Accumulation of isotopically labeled DNPS metabolites (FGAR*, AIR*, SAICAR*, AICAR*). Vertical dashed line indicates which DNPS metabolite was added. The graphs (A–D) represent the concentration of detected isotopically labeled metabolites in HeLa control cell lysate after the addition of FGAR*, AIR*, SAICAR*, and AICAR* (red), and in ATIC KO cell lysate after addition of FGAR*, AIR*, SAICAR*, and AICAR*(dark green). The graphs (E–H) represent the concentration of detected isotopically labeled metabolites in HeLa control cell growth medium after the addition of FGAR*, AIR*, SAICAR*, and AICAR* (red), and in ATIC KO cell growth medium after addition of FGAR*, AIR*, SAICAR*, and AICAR* (dark green). The graphs (I–L) display results for detected labeled metabolites in blank medium (medium without cells) after addition of FGAR*, AIR*, SAICAR*, and AICAR* (light green). The results for untreated cells were zero or approaching zero, and are not shown in the graph.
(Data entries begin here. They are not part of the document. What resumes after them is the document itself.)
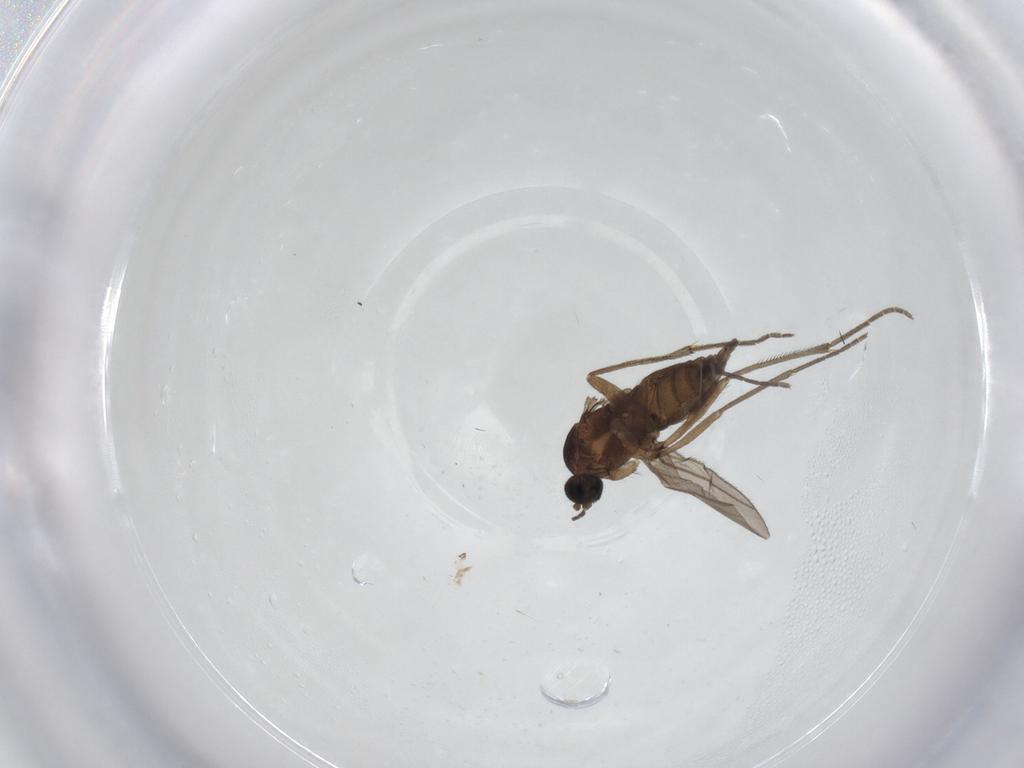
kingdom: Animalia
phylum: Arthropoda
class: Insecta
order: Diptera
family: Sciaridae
Each data point represents the mean of a single experiment measured in duplicate. Vertical bars represent S.D. (n = 2). List of all measured isotopically labeled metabolites is shown in Table S1.

Figure 3

Cytotoxicity of DNPS metabolites (FGAR/r, AIR/r, SAICAR/r, AICAR/r) in HeLa, CAD 5, HepG2, K562 cells and skin fibroblasts. Cells were cultured in normal growth medium containing corresponding phosphorylated (squares, red dotted line) or dephosphorylated (black circles, blue dashed line) DNPS metabolites at 14 concentrations ranging from 1.7 μmol/l to 1 mmol/L, and cell viability was evaluated 72 h later. Viability curves of (A) FGAR and FGAr, (B) AIR and AIr, (C) SAICAR and SAICAr, and (D) AICAR and AICAr were established. The X-axis displays the concentration of the DNPS metabolite [μM] and the Y-axis displays the cell viability [%]. The viability level of untreated cells was set as reference and data were normalized to untreated cells and IC₅₀ values (Table 1) were calculated using GraphPad Prism software. Each data point represents the mean of 3 independent experiments. Vertical bars represent S.D. (n = 3).

Figure 4

AICAR restores the viability of HeLa GART KO cells. The viability of HeLa GART KO cells was measured after (A) 1 day of incubation, (B) 3 days of incubation, (C) 5 days of incubation in purine-depleted medium with FGAR (blue), AIR (green), SAICAR (orange), AICAR (red), IMP (grey) in concentration range from 5 μmol/L to 500 μmol/L. (D) HeLa control, GART KO, ADSL KO, GART-ADSL KO viability measurement after 72 h incubation in normal medium containing no metabolite (grey) or 200 μM AICAR (red). Each data point represents the mean of 3 measurements. Vertical bars represent S.D. (n = 3).